In the terminal, if the user types `musclex eq|qf|di|pt -h -i|-f [-s config.json] [-d]`, MuscleX will run under headless mode.
For example: `musclex pt -h -i test.tif -s config.json`.
Arguments:
* -f \ or -i \
* -d (optional) delete existing cache
* -s (optional) \
```eval_rst
.. note:: To generate the settings file (containing both the calibration settings and the boxes and peaks saved), use the interactive musclex, set parameters in it, then select "Save current settings" in `File` (top left corner). This will create the necessary settings file. If a settings file is not provided, the program will not do anything as it needs boxes to produce results.
```
```eval_rst
.. note:: You can run the headless version in Windows using a CMD prompt by replacing `musclex` in the headless command by `musclex-main.exe` in `C:\Users\Program Files\BioCAT\MuscleX\musclex`.
```
### Multiprocessing on folders
In order to improve the processing speed when analyzing time-resolved experiments, the headless mode is processing one image on each processor available on your computer. For example, with a 24-cores computer, 24 images will be processed at the same time, and the results will be saved in the same file. To follow the execution thread of each processor (as the executions intersect), the process number has been added at the beginning of each line.

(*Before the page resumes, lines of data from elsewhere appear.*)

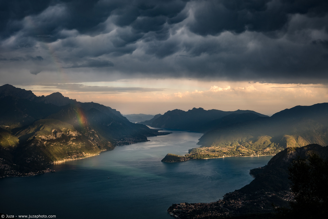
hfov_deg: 47.4
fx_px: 374
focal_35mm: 41
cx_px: 164
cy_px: 110
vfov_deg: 32.6
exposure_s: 1/50
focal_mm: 27
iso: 160
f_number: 8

### Customization of the parameters
Since Headless mode is limited in terms of interactions and parameters to change, you can directly set your parameters in a json format inside `ptsettings.json`. You might need to look at the code and especially 'modules/ProjectionProcessor.py' and 'ui/ProjectionTracesh.py' to know exactly which parameters to set and how to set them. You can also generate the json using the GUI version and look at the parameters for each box/type of box.